Thursday, November 22, 2007

#16 So What's in a Wiki?

The essential thing that I learned about wikis is that they are collaborative websites that allow users to easily add, remove and edit content. I had often checked out Wikipedia before, knowing that the content could be contributed by anyone, but I didn't know anything about other wikis.

I can see, after looking at a number of library wikis and checking out all the links on this topic, that wikis can be a very useful tool for a number of things - group projects, staff intranets, conference planning, meeting discussions, collaborative editing of documents and so on.
I have just been involved with the editing of a book for publication.

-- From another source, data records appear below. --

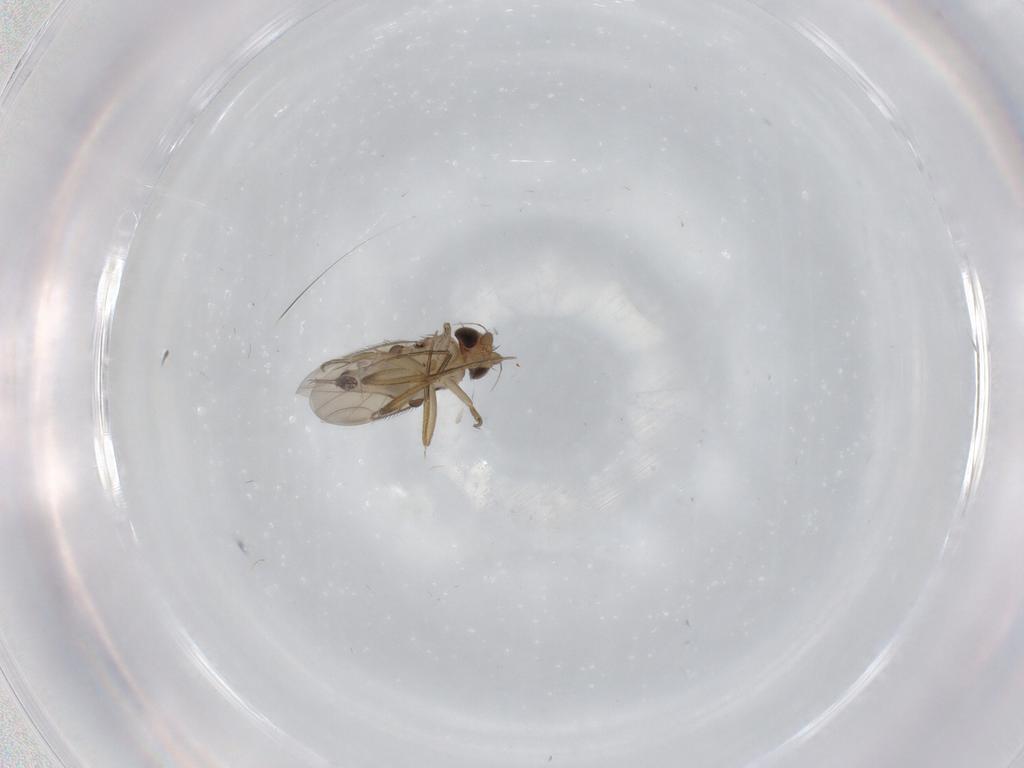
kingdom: Animalia
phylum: Arthropoda
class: Insecta
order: Diptera
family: Phoridae
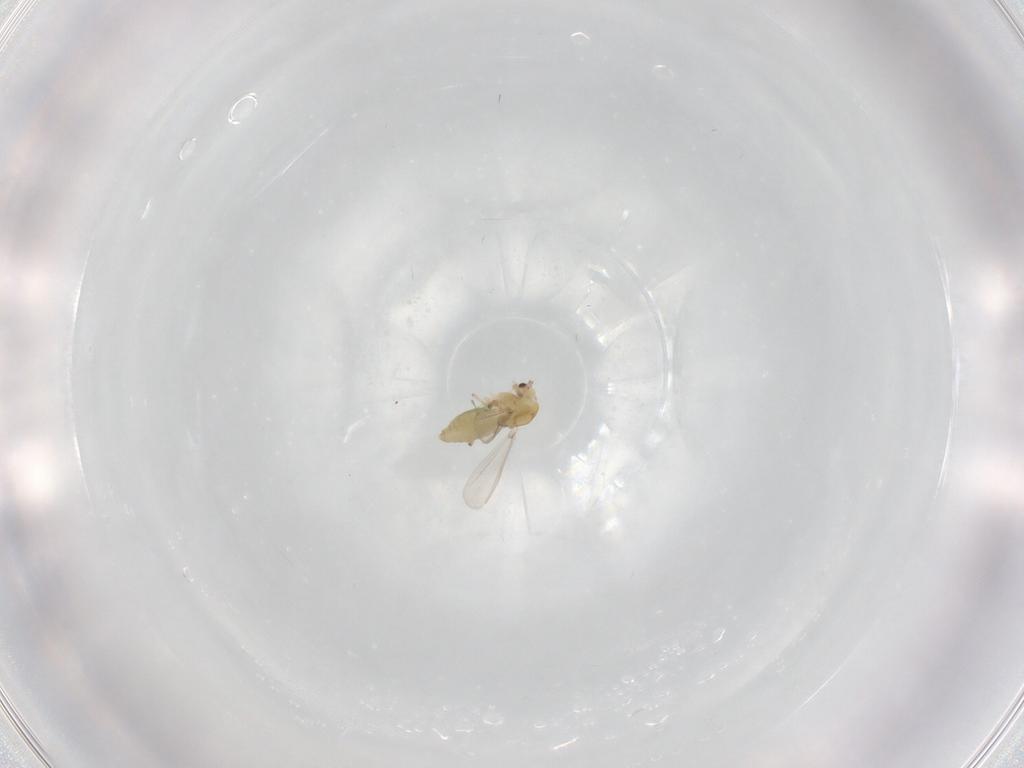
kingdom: Animalia
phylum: Arthropoda
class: Insecta
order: Diptera
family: Chironomidae
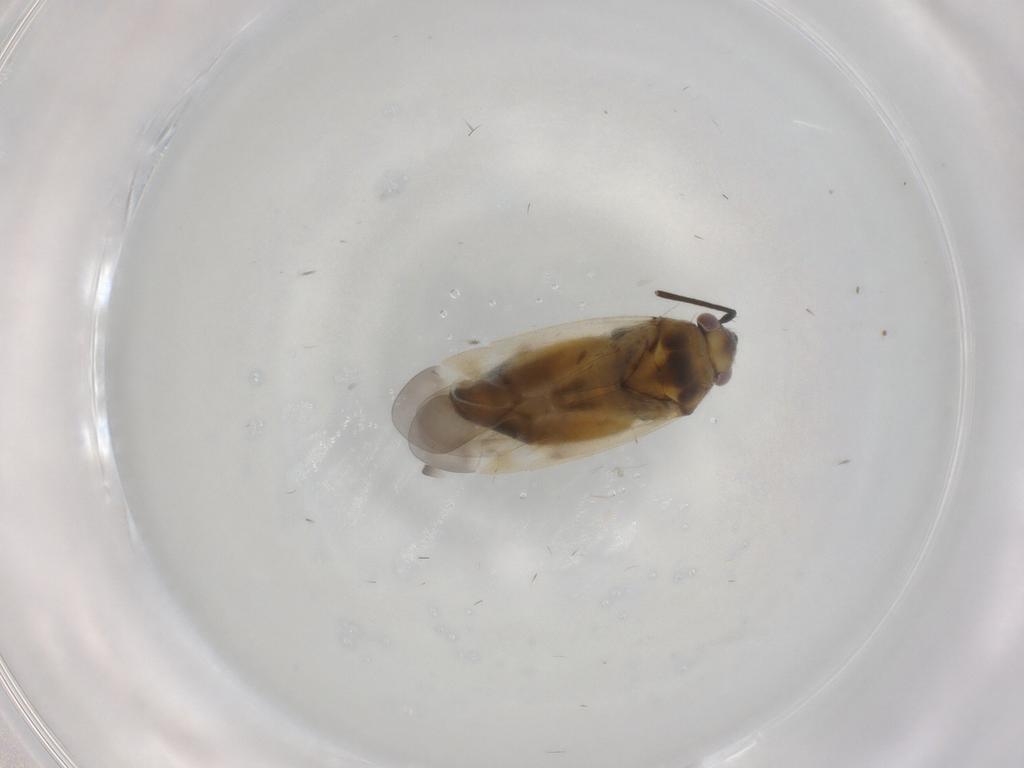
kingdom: Animalia
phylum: Arthropoda
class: Insecta
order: Hemiptera
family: Miridae
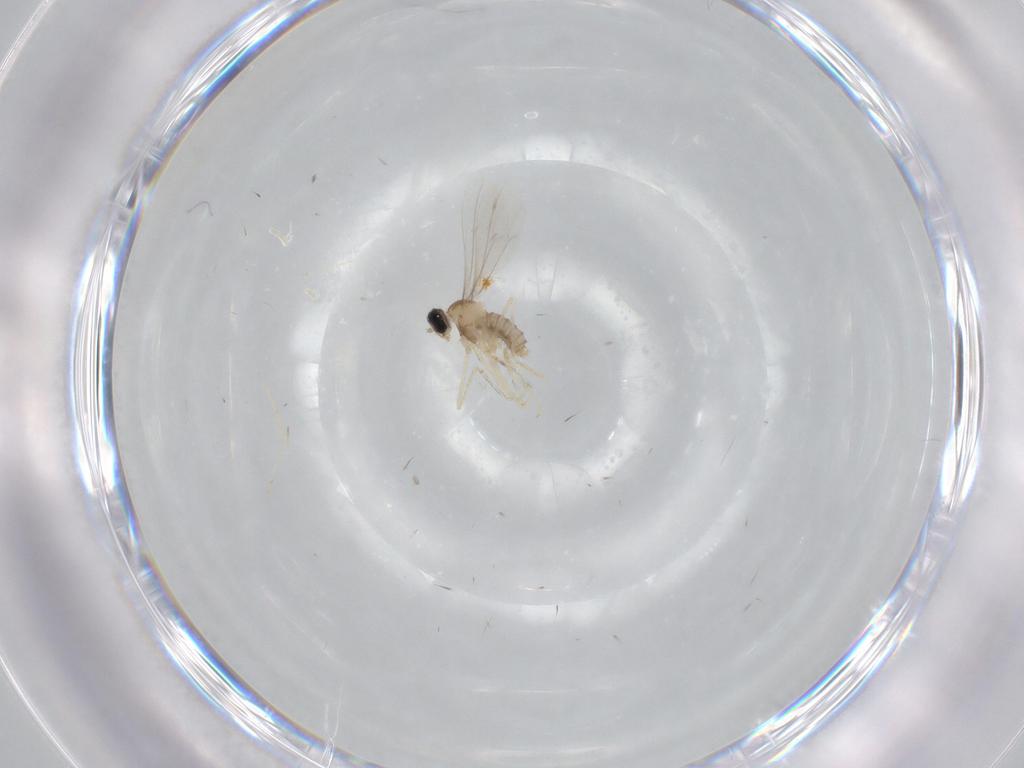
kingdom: Animalia
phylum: Arthropoda
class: Insecta
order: Diptera
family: Cecidomyiidae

It involved a couple of other people in Melbourne and the author in Bendigo. We could have usefully used a wiki for our little group instead of emailing sections back and forth and sending full hard copy drafts in the mail.

I like the article by Meredith Farkas on Web Junction where she says that wikis.. at their best, they can become true community resources that can postiton the library as an online hub of their local community. http://webjunction.org/do/DisplayContent?id=11264
We are trying to create libraries as physical hubs of our communities, so a vision of them as an online hubs, contributed to by the community, is very interesting.
There are good examples of wikis as community information resources, as book review sites, as subject guides in libraries (that include information not only on books but also on local clubs, shops, other Internet sites etc on the topic).